09 julio 2023.- El sexenio revolucionario iniciado en 1868 con la expulsión de la dinastía borbónica y el establecimiento de una monarquía constitucional encarnada en un nuevo rey, Amadeo de Saboya, entró en 1873 en su período de mayor incertidumbre. En febrero, tras la abdicación de Amadeo, se proclamó la república. Las elecciones que siguieron a la abdicación las ganó el Partido Federalista, el cual pretendía dar una mayor autonomía a las diferentes regiones del país, con el fin de crear un estado federal según el modelo americano.
En los años anteriores ese había sido el objetivo de los republicanos, que ahora estaban muy divididos. Unos eran partidarios de una república unitaria, mientras que otros pugnaban por un modelo federal. Se oponían también los republicanos moderados, que creían en los métodos electorales, a los intransigentes, que apostaban por una insurrección para imponer su modelo de república.
En mayo de 1873 se celebraron las elecciones a Cortes constituyentes. Sin la participación de los partidos monárquicos y conservadores, los republicanos federales obtuvieron una abrumadora mayoría. El 7 de junio se proclamó la República federal, por la que España (incluyendo Cuba y Puerto Rico) debía organizarse en 17 «estados», siguiendo el ejemplo de la república de Estados Unidos.
La caricatura que abre este artículo, aparecida en el semanario barcelonés La Flaca el 1 de mayo de 1873, ilustra el enfrentamiento entre las distintas corrientes republicanas antes de las elecciones constituyentes de mayo de 1873. Un republicano unionista, vestido como un burgués, y uno federal, con blusa de menestral, se disputan la República, tocada con el gorro frigio y con la bandera roja republicana en el regazo.
ESTALLA UNA INSURRECCIÓN
Al considerar que una España federal sólo se podía conseguir por medio de la fuerza, los diputados más radicales se conjuraron para levantar en armas a algunas ciudades, con la esperanza de arrastrar al resto del país con ellos. El núcleo de la revuelta sería Cartagena, pues a sus excelentes defensas se sumaba la presencia en el puerto de la mayoría de la Armada, un recurso militar de primer orden con el que extender su revolución. El plan era dividir el país en una suerte de repúblicas semiindependientes, llamadas cantones, que se gestionarían a si mismas al margen del gobierno central.

▸ Instrucción
Según el fragmento, ¿en cuántos «estados» debía organizarse España tras proclamarse la República federal el 7 de junio? Los datos no tienen relación con el fragmento.

▸ Sección de datos
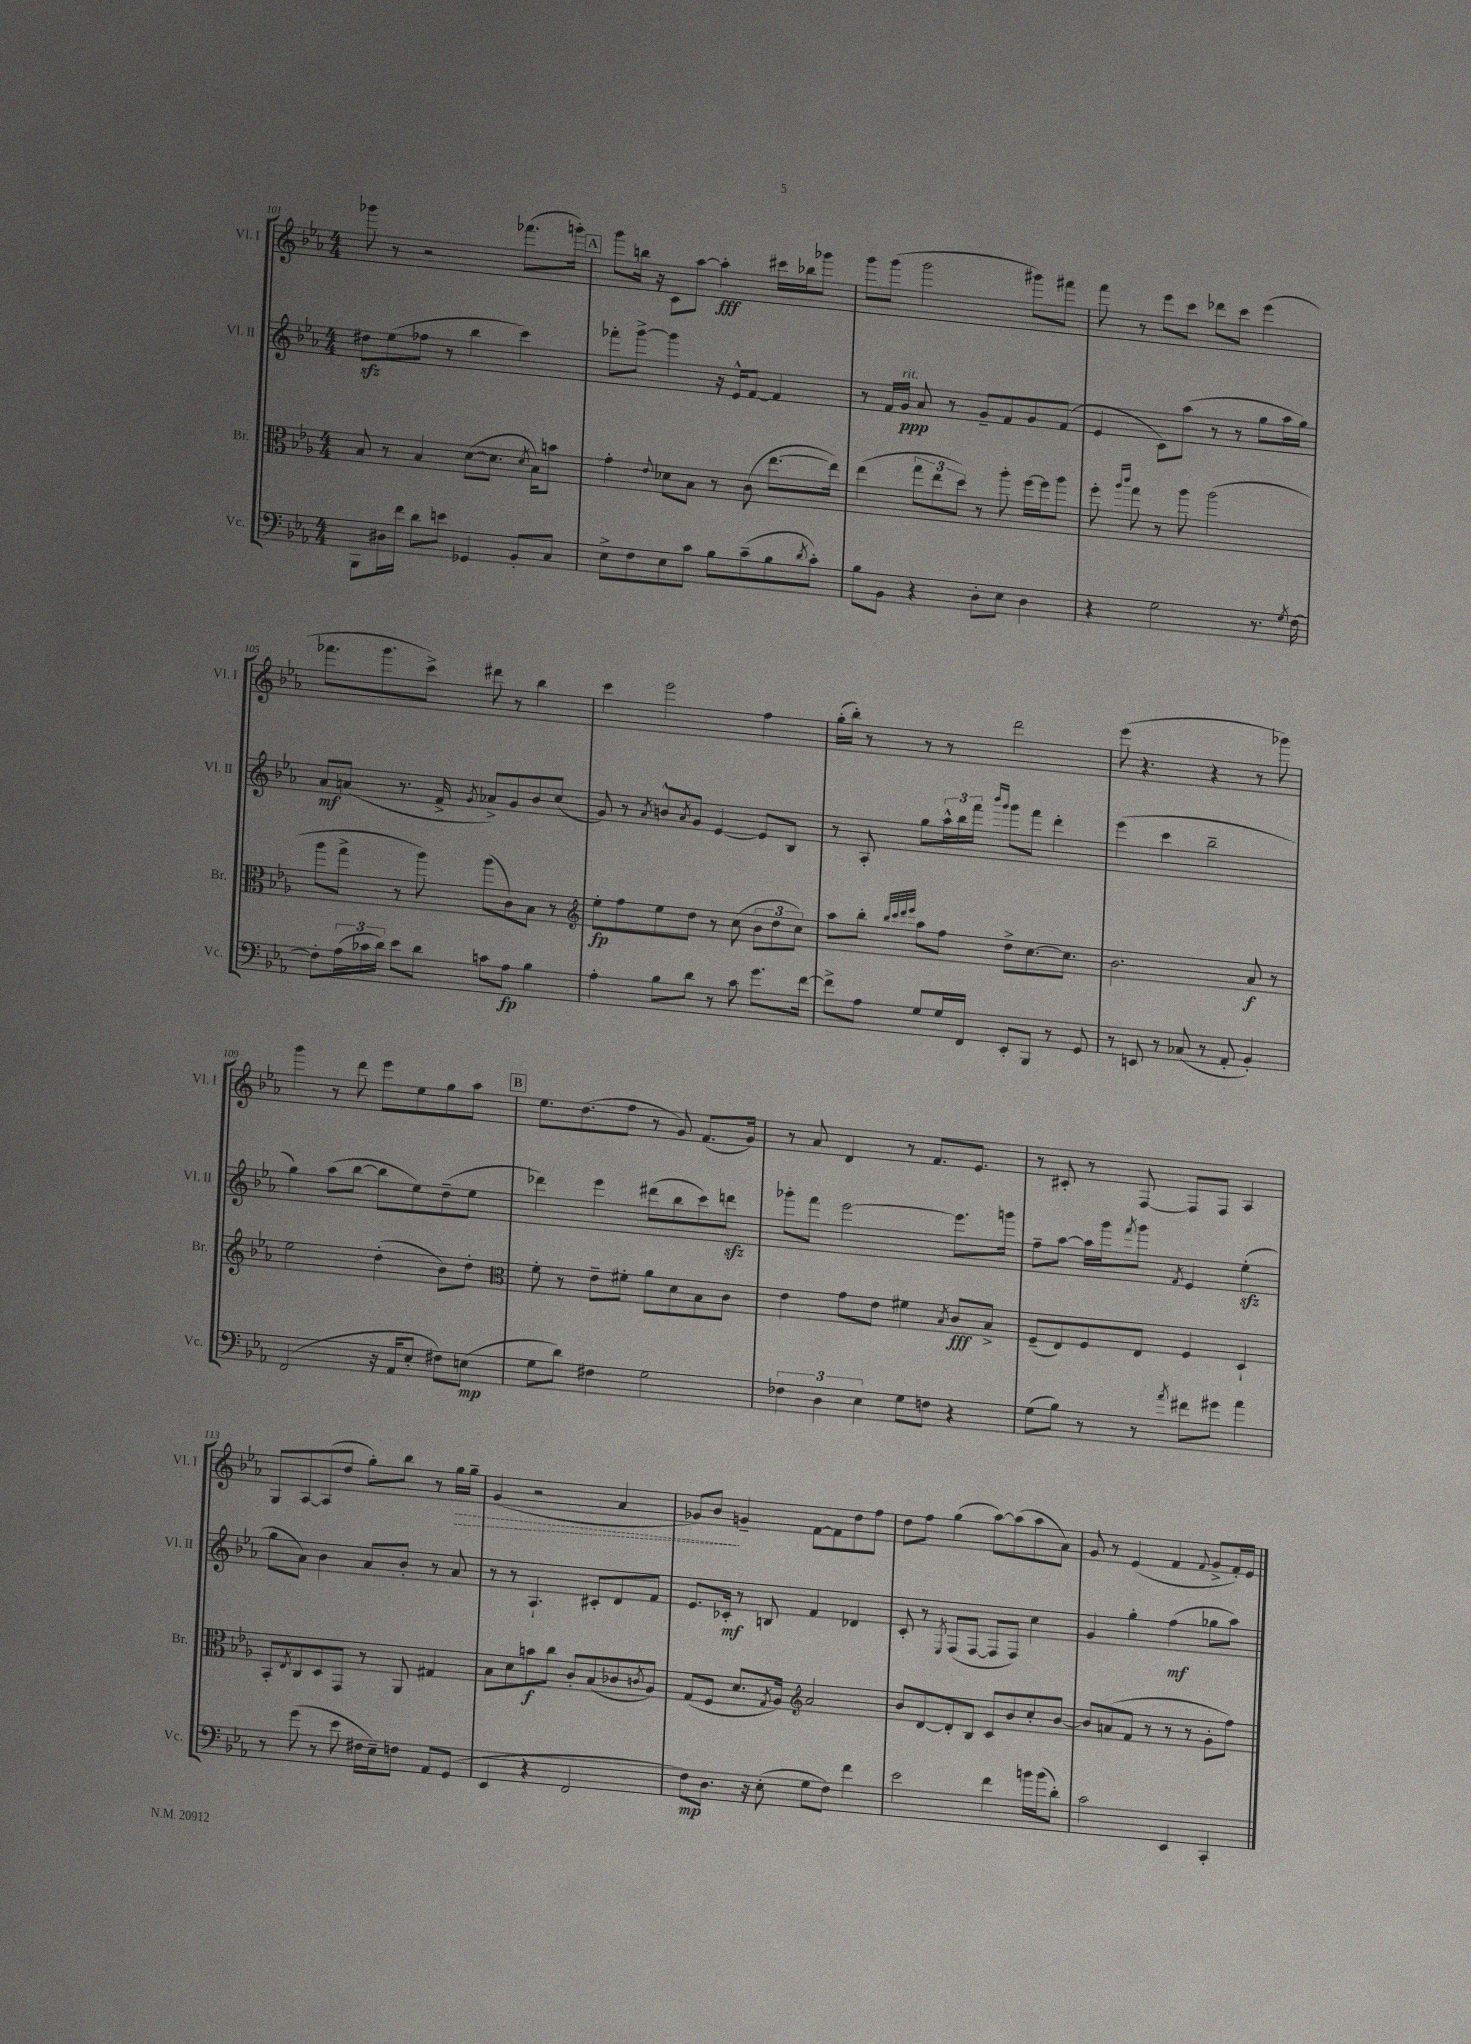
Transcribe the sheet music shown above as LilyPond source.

▸ Respuesta
En 17 «estados», incluidos Cuba y Puerto Rico.